My daughter taught me courage in a high school gym.
Let me explain first, she is a gymnast. Right there, most of you are now saying, “Duh, she did something courageous. She does things on a daily basis I have no intention of ever doing.” Which is true. The only sane adult I’ve ever seen attempt those kinds of moves was my Uncle Jim. But it was the 4th of July, and he was very drunk, and it was NOT a good idea.
Sophomore year, as the defending champion at her high school conference meet, my daughter jumped on the uneven parallel bars to do a routine that should have been fairly, well, routine. But it wasn’t. It ended in a fall and a concussion that left her disoriented, weepy, and in pain for weeks.

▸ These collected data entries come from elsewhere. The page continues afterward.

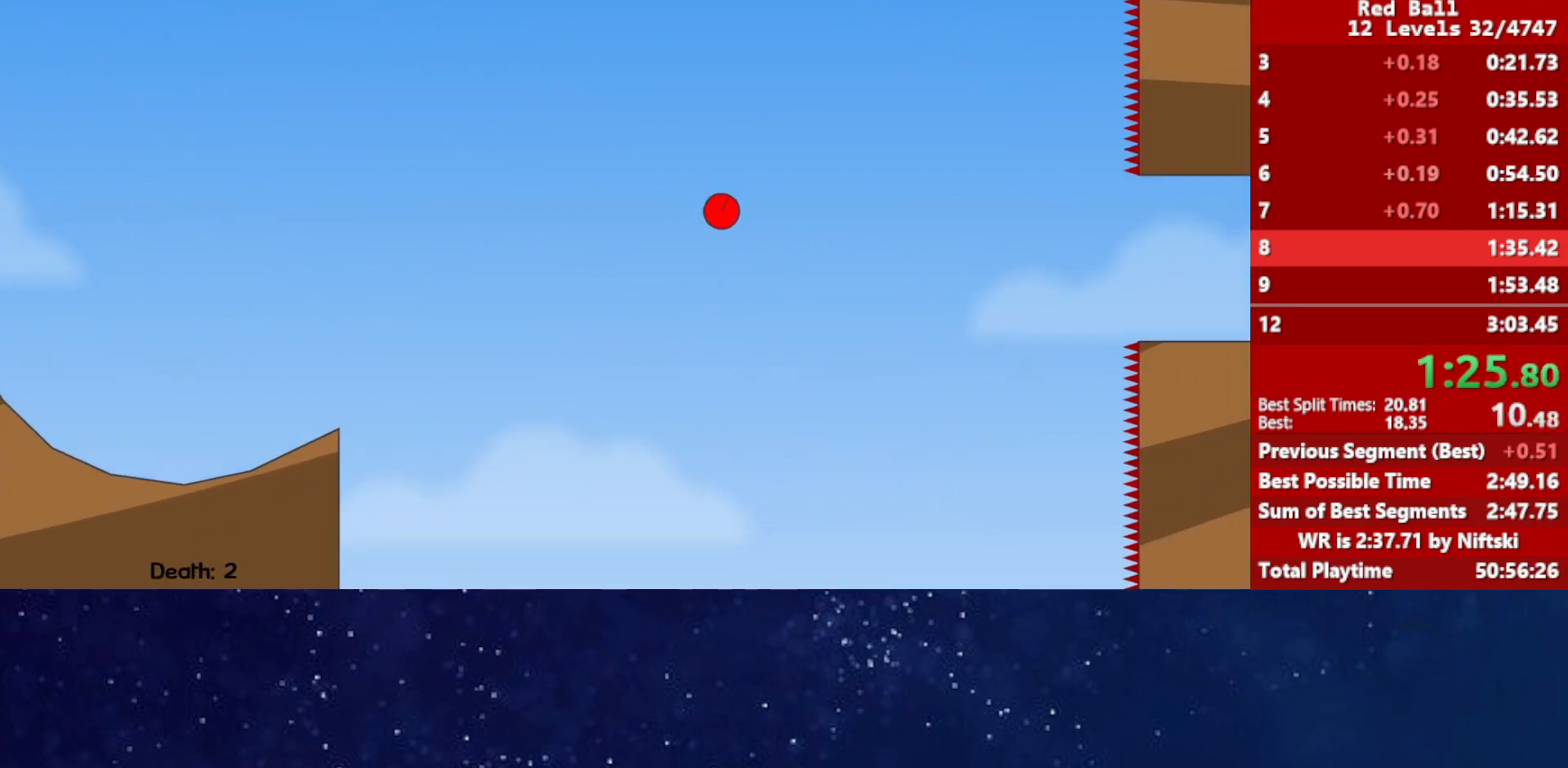
{"keys": ["left", "up"], "events": [[300, "left", "down"], [300, "right", "up"], [333, "up", "down"]]}
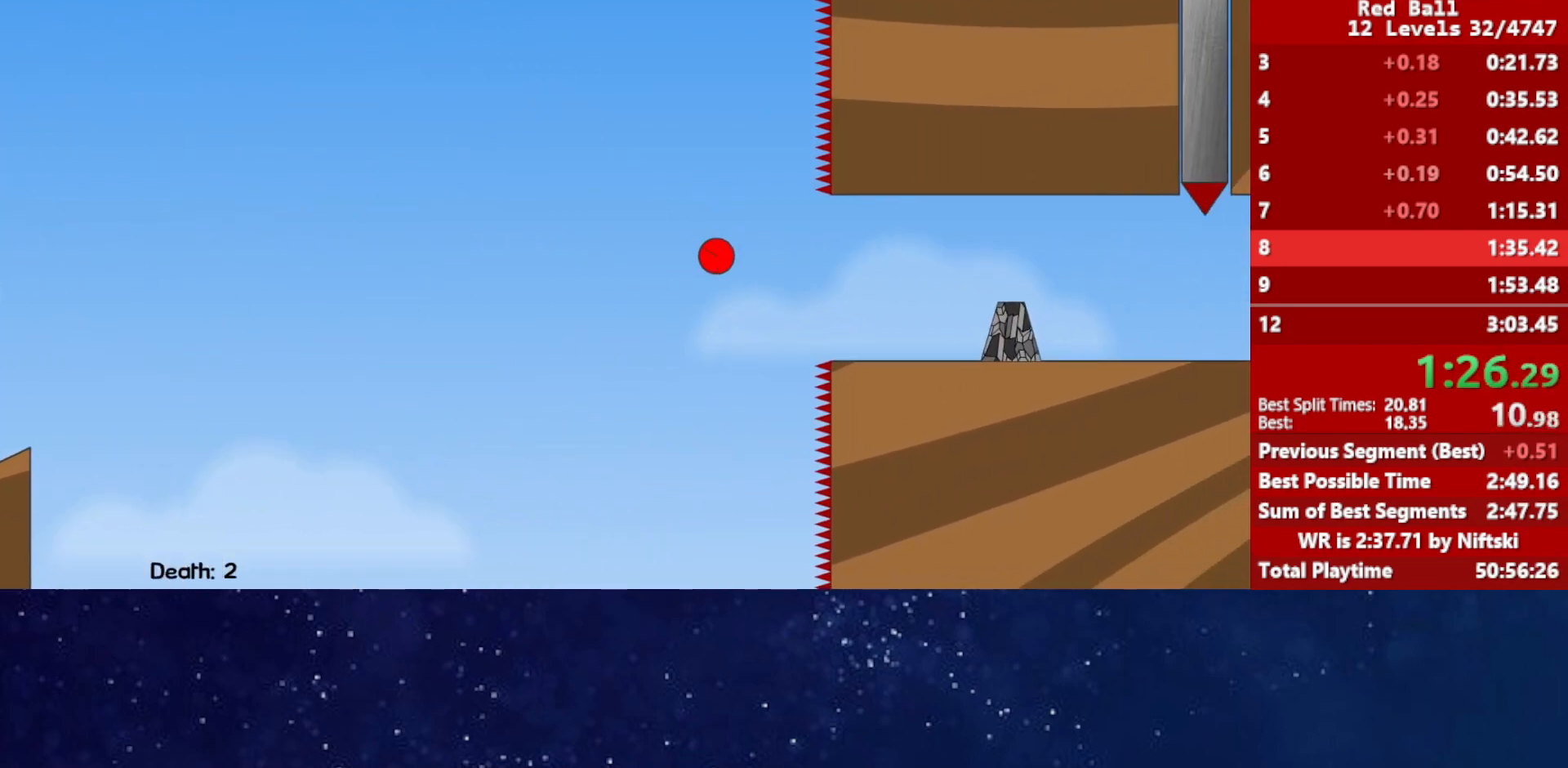
{"keys": ["right"], "events": [[333, "up", "up"], [433, "left", "up"], [433, "right", "down"]]}
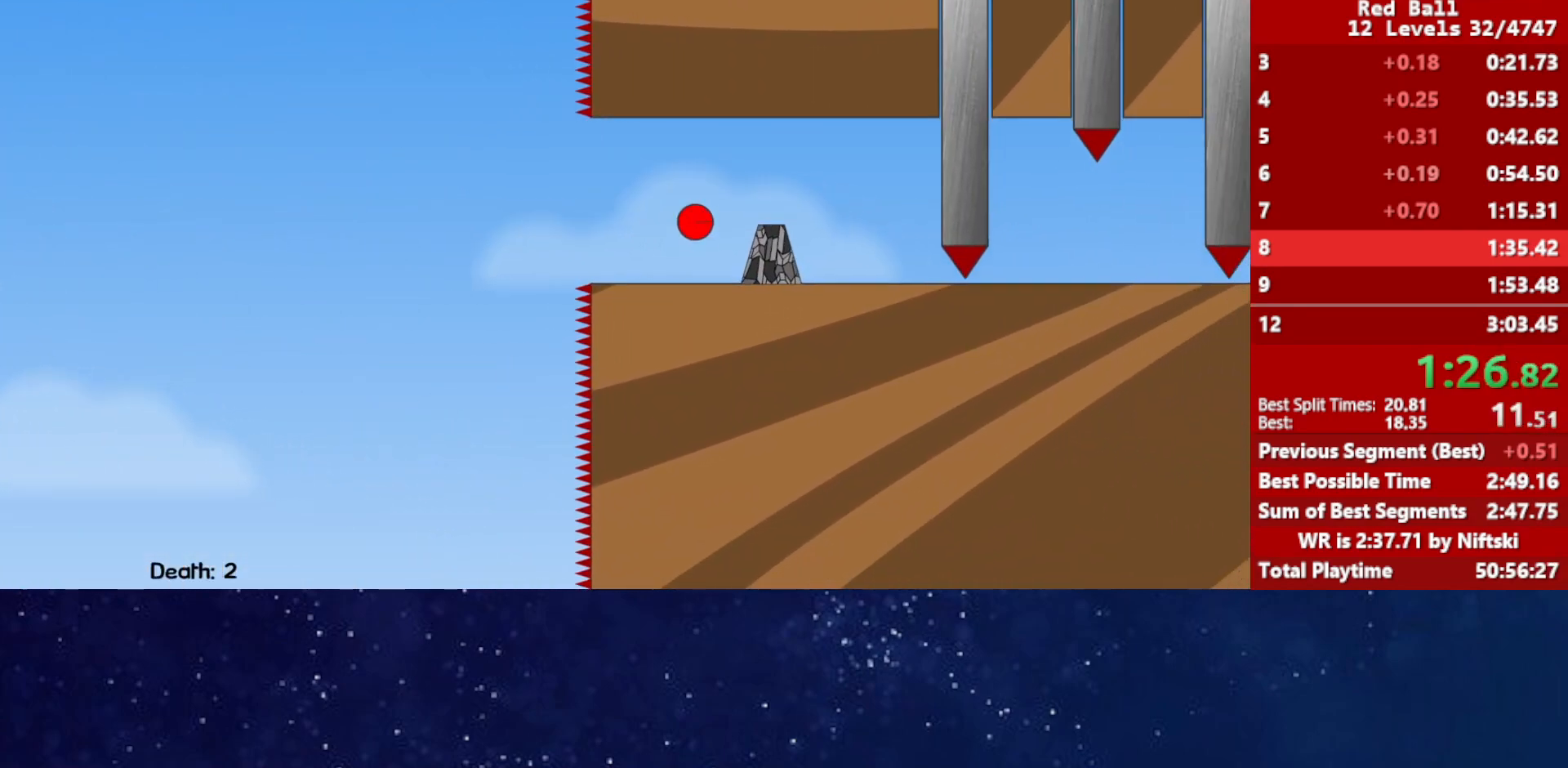
{"keys": ["right"], "events": []}
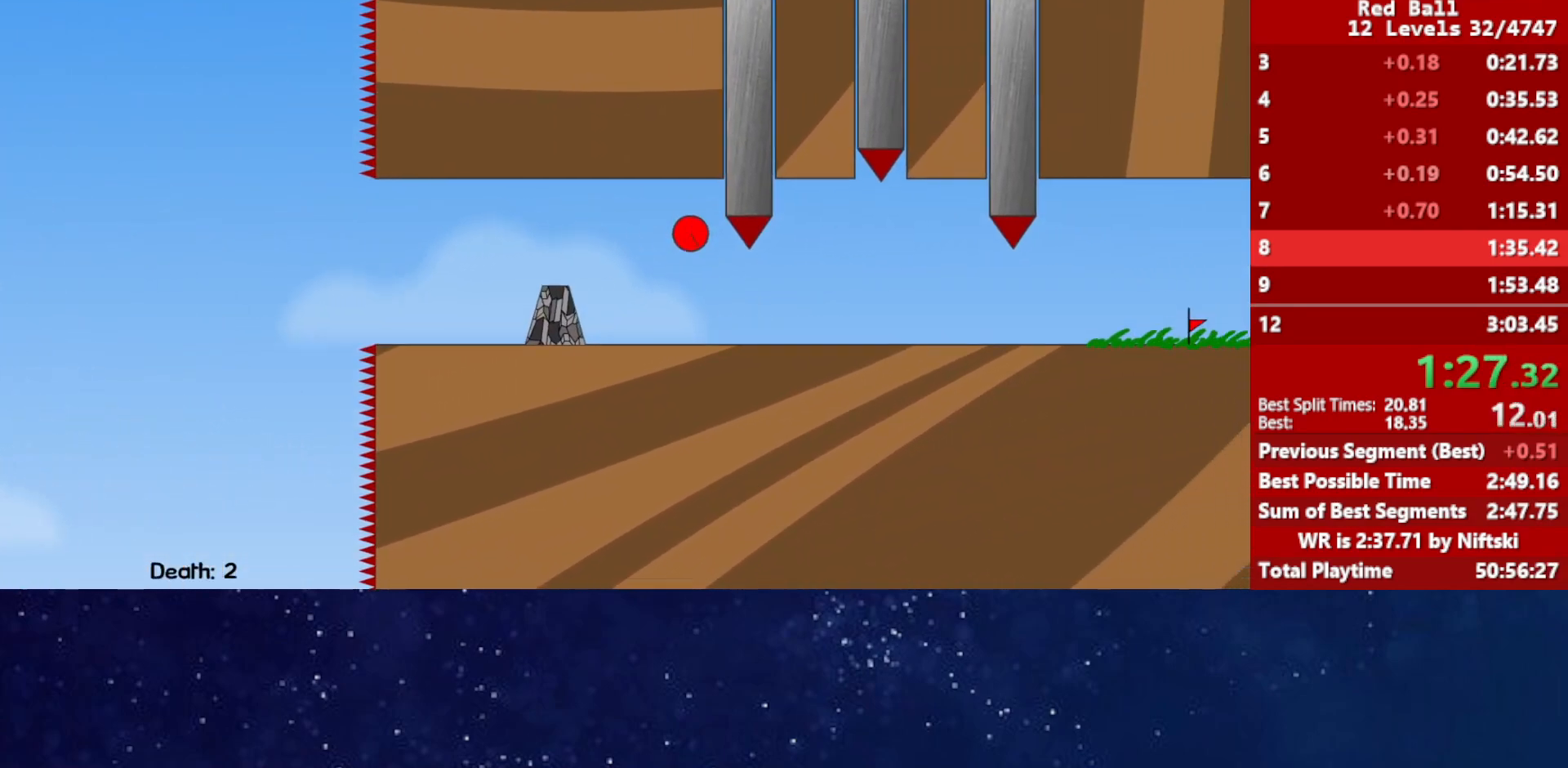
{"keys": ["right"], "events": []}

That fall haunted her for a year. She relived the feeling every time she even thought about performing that dismount. She hadn’t been able to mentally get past the fear of trying it again.
Fast forward to one year later. Same competition, same apparatus, even harder dismount. I watch her chalking up, and I know she’s afraid. I know she’s remembering. I know she’s thinking, “What if?” What if I fall again? What if I get hurt worse? What if the favorite becomes the failure, again? And I watch her unhesitatingly jump anyway.
At that point, her score didn’t matter. Whether or not she stuck the routine didn’t matter. The most important thing she accomplished all day was simply jumping on the bar.
I think most of us understand the fear of showing up and jumping on when we’ve failed or fallen, or both.
There’s a story of fear in the Bible we can relate to. Remember Peter, the guy who promised to stand by Jesus until the end and then, when the soldiers came, decided that was the end? He swore on a stack of Bibles he didn’t know his Teacher. His was a concussion of betrayal strong enough to rupture all his belief in any hopeful future.
Then Jesus returns, and we read these words. “Now go and tell his disciples, including Peter, that Jesus is going ahead of you to Galilee. You will see him there, just as he told you before he died” (Mk 16.7).
Including Peter. Don’t leave Peter out. It’s almost like Jesus specifically tells his friends, “Hey, tell Peter I really want to see him.” I want him to try again. Wait. It’s just like that.
Was the hardest thing Peter ever did to walk on water, or start the church, or face martyrdom? No. The hardest thing Peter ever did was go back to Jesus and face down his fear of rejection and failure. It was to resist the temptation to crawl into a box of anonymity and never try one more scary thing ever. He could have. I might have. The fishing boat probably never looked so good. Peter would have been terrified to try again. He did not want to jump back on that bar.
Holy Week reminds us of Peter’s failure, and it should remind us of ours as well. We do well to contemplate our own betrayals and heartfelt vows we never kept. But it should also remind us that our fears of never being good enough are groundless in the light of Jesus’ resurrection. His willingness—his wanting-ness—to include and embrace Peter offers us the realization that we too are not beyond trying again. We can come to him on our own beach of need and say, “Yes Lord, you know I love you. I want to try again.”
Peter has the guts to jump back on the bar. And a Pentecost sermon to rival all revival meetings happens. Easter is the best reason on earth for trying scary things once again. Starting over. The safety net of a resurrected Lord is there to catch us. Jump.